Countless pet owners will readily admit that their pets are members of the family; however, the traditional approach of divorce courts in New York and many other states has been to treat beloved pets as “property,” much like they would treat a sofa or another inanimate object up for division in a divorce. Understandably, many animal lovers consider this approach to pet custody antiquated, impractical and outdated.
If history has taught us anything, it has demonstrated that a share of divorce battles has centered on other members of the family – our beloved pets. As we mentioned earlier, courts have traditionally treated pets as personal property, often tracing records back to which spouse purchased the animal and bore a receipt with no regard to which spouse actually fed, walked, groomed, and otherwise cared for the animal most of the time. However, we are starting to see a shift in pet custody legislation.
Pet Custody Disputes on the Rise
According to a study of matrimonial attorneys nationwide by the American Academy of Matrimonial Lawyers, 27 percent of respondents of a survey “noted an increase in pet custody cases during the past five years.” While dogs accounted for 88 percent of the most disputed pets, cats came in second place at 5 percent, with “other” types of pets coming in third at 6 percent, and horses coming in fourth at 1 percent.

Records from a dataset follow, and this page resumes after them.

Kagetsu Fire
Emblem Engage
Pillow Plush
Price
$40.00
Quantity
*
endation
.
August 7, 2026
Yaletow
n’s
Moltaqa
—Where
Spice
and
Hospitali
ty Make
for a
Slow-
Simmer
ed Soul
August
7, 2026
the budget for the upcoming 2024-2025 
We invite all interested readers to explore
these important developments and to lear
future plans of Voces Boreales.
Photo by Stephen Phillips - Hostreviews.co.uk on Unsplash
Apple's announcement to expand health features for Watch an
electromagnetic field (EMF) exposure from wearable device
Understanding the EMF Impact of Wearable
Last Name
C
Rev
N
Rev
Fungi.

In a recent New York County case, Travis v Murray, the couple had no children, and the primary dispute was over custody of their beloved dog. The judge declined to treat the dog as chattel, and instead determined that the dog should be treated as a member of the family and that the appropriate consideration was what was “best for all concerned.” This is similar to the best interests of the child standard, where the court must consider who can best care for the dog, but it also takes into consideration the emotional impact on the dog-owner. The judge set down the issue for a hearing to determine who would be awarded custody of the dog.